INFORMATION PROVIDED:
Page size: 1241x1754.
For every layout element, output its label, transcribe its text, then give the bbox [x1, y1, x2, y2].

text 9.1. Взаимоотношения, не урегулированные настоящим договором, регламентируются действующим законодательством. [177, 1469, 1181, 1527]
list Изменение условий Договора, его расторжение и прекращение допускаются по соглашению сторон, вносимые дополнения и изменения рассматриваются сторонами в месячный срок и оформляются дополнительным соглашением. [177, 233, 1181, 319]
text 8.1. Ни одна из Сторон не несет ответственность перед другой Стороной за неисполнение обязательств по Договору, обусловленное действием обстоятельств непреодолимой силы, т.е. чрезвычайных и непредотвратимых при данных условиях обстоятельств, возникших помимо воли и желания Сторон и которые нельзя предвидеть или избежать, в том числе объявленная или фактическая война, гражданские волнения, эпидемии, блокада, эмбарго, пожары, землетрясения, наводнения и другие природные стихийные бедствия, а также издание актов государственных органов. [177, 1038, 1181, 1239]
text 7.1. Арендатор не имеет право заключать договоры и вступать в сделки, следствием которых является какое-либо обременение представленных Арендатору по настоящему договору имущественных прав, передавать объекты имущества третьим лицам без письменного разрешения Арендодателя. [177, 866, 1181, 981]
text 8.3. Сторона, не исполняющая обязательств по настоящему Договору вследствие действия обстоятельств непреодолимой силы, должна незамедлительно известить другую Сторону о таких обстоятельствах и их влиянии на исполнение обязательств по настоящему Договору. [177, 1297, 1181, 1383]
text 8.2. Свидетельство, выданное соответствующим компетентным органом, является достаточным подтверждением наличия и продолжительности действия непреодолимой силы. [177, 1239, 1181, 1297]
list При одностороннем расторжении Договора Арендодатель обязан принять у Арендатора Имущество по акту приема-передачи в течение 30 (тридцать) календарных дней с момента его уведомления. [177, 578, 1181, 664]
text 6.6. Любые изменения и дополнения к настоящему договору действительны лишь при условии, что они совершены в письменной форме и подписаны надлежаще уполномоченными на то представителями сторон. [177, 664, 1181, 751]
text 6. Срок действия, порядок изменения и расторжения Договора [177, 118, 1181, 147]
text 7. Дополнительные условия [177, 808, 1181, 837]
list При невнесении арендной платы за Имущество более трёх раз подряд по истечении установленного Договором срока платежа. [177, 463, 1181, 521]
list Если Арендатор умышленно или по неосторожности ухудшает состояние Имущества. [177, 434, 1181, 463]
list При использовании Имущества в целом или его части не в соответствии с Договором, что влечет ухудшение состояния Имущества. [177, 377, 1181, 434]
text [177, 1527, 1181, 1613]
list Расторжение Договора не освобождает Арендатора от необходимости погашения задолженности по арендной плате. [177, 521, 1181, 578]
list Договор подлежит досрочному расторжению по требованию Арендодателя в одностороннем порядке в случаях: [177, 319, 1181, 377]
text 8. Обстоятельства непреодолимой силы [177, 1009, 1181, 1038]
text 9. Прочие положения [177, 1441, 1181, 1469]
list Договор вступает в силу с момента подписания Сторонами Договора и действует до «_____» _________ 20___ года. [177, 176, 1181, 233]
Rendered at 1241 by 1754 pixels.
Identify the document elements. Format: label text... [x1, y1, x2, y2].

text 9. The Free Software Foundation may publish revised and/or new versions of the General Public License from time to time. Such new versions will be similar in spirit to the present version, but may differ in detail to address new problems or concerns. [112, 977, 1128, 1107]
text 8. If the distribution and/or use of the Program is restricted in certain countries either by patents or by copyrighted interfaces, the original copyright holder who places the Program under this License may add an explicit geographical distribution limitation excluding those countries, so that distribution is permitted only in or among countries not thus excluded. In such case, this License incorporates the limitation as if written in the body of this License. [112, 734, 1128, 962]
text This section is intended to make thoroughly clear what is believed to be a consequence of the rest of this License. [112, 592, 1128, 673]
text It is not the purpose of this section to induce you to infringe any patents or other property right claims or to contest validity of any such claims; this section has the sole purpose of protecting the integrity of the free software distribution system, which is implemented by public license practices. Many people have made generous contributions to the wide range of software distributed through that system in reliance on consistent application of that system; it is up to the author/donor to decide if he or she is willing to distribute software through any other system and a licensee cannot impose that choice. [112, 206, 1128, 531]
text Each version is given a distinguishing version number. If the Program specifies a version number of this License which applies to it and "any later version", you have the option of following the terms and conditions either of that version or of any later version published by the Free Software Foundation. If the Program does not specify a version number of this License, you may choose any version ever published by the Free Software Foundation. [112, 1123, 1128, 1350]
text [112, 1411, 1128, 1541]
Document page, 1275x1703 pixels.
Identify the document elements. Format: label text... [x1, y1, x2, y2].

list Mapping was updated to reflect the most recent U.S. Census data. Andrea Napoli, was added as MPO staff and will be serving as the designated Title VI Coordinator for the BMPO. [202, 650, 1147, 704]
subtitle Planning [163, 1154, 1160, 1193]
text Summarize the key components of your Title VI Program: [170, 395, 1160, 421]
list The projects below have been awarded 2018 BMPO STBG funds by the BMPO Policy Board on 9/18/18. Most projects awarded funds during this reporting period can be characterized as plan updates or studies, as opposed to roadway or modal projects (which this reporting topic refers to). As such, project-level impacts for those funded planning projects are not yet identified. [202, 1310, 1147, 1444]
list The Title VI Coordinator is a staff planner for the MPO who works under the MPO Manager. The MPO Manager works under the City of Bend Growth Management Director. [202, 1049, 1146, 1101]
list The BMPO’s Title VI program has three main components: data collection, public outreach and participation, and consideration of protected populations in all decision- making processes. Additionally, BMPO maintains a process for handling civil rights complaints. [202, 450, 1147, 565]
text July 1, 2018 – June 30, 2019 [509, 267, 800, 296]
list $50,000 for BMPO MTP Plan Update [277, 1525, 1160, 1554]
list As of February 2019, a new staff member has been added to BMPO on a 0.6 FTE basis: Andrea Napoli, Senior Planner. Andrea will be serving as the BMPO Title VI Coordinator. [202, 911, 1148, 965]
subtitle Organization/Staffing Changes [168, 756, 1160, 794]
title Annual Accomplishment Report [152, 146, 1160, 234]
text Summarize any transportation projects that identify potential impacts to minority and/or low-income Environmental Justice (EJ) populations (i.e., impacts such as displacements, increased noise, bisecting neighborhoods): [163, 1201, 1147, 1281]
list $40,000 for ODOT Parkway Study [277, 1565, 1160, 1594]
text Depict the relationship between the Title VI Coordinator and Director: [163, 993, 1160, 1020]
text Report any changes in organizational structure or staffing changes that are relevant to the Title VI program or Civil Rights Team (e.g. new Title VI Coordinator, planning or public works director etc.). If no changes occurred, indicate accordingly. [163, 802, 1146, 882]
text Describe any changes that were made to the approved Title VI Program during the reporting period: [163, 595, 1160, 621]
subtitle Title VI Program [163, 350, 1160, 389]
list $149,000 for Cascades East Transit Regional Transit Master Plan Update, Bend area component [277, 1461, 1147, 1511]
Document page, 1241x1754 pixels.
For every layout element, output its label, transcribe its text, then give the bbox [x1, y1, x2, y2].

WHAT TO WORK ON:
Each line in the entries above, starting at the line with "text [177, 1527, 1181, 1613]" and ending at the line with "Rendered at 1241 by 1754 pixels.", is to be printed exactly, and only those lines.

RESULT FOR THIS EXERCISE:
text [177, 1527, 1181, 1613]
list Расторжение Договора не освобождает Арендатора от необходимости погашения задолженности по арендной плате. [177, 521, 1181, 578]
list Договор подлежит досрочному расторжению по требованию Арендодателя в одностороннем порядке в случаях: [177, 319, 1181, 377]
text 8. Обстоятельства непреодолимой силы [177, 1009, 1181, 1038]
text 9. Прочие положения [177, 1441, 1181, 1469]
list Договор вступает в силу с момента подписания Сторонами Договора и действует до «_____» _________ 20___ года. [177, 176, 1181, 233]
Rendered at 1241 by 1754 pixels.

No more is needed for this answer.